Chris Krewson, direttore esecutivo di LION Publishers, un'associazione di editori di notizie locali statunitensi che analizza la legge, lo riassume più schiettamente: 

Ha scritto che "non c'è alcuna prova che i dollari che sono affluiti significassero effettivamente più giornalismo", sottolineando in seguito che, nonostante l'infusione di denaro di $200 milioni da parte di Big Tech, i media australiani hanno ancora faticato enormemente durante la pandemia, e soprattutto i media locali hanno trovato il compito addirittura l’avvio di trattative sarebbe un “processo lungo e costoso”.

Per gli editori e i media più piccoli che lottano e non sono in grado di concludere i propri accordi, il governo australiano segnala che potrebbe essere necessario estrarre ancora più denaro per i sussidi futuri: “In definitiva, come notato in precedenza, le piccole imprese giornalistiche potrebbero essere meglio assistite da altri tipi di Il sostegno del governo”.

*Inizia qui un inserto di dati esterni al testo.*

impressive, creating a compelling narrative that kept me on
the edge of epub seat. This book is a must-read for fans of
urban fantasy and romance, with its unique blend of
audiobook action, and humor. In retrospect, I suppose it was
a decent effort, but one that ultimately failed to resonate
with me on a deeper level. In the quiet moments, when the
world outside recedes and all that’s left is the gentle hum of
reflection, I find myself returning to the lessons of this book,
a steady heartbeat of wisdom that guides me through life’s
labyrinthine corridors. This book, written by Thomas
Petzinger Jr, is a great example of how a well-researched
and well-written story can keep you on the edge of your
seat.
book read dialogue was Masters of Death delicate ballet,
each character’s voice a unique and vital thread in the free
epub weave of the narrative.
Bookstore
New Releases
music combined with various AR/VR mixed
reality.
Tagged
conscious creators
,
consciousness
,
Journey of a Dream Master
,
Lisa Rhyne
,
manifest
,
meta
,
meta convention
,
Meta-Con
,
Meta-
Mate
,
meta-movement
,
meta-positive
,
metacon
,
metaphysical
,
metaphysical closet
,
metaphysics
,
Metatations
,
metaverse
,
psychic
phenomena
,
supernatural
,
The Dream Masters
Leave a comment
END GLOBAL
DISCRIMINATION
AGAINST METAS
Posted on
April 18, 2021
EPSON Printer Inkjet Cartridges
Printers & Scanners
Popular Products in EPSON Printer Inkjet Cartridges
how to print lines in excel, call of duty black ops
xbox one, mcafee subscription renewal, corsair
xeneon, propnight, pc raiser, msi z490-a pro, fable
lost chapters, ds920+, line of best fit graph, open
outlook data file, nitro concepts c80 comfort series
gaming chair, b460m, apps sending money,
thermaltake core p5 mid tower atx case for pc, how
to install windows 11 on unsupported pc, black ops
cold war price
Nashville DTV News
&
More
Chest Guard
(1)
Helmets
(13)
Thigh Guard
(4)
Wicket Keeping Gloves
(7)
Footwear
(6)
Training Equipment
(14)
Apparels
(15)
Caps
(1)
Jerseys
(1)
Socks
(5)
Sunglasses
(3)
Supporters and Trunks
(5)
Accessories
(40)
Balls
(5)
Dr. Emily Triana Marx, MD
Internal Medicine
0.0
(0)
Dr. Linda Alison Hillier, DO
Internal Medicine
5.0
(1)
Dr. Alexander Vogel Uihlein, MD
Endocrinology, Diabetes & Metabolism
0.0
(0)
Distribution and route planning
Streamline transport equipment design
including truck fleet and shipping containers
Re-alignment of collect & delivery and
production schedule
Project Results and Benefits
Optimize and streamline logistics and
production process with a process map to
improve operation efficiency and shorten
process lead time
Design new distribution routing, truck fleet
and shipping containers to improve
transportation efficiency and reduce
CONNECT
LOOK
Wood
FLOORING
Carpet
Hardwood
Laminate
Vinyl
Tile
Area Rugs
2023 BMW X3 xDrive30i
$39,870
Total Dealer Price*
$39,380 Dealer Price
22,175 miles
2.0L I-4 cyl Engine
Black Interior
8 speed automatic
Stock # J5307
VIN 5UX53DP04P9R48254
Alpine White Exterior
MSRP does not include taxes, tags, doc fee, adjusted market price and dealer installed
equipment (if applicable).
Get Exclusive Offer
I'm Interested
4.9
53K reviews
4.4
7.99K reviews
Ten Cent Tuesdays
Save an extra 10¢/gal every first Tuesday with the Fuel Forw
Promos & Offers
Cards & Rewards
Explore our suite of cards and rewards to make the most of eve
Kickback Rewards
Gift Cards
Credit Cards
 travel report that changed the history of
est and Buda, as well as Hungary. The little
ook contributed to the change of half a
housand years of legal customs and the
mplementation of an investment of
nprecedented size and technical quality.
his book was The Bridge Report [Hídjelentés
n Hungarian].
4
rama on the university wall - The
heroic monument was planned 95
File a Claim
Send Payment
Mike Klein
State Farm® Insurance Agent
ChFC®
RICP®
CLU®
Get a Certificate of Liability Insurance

In tal caso, sembra che l’Australia dovrà distribuire ancora più sussidi, regimi fiscali e finanziamenti governativi per sostenere l’industria del giornalismo. Perché il Canada dovrebbe essere diverso?

Ciò che la C-18 e leggi simili tentano di fare è organizzare, coordinare e imporre un modello di business per un particolare settore. Ma così facendo, sta dando un vantaggio ai grandi conglomerati mediatici con un modello di business in decadenza che ora diventerà per sempre dipendente dagli accordi con le aziende tecnologiche.

Si potrebbe addirittura sostenere che il governo canadese stia danneggiando la stessa Internet aperta costringendo le aziende online a pagare i media tradizionali. Questo, nel frattempo, piattaforme come Substack, YouTube, Patreon e molte altre servono meglio i consumatori di notizie che pagano direttamente i media di cui godono e di cui beneficiano.

Nel rallentare l’inevitabilità del fallimento delle aziende mediatiche tradizionali, il governo non può sostenere idee fallimentari per salvarle.

Yaël Ossowski è vicedirettore del Consumer Choice Center.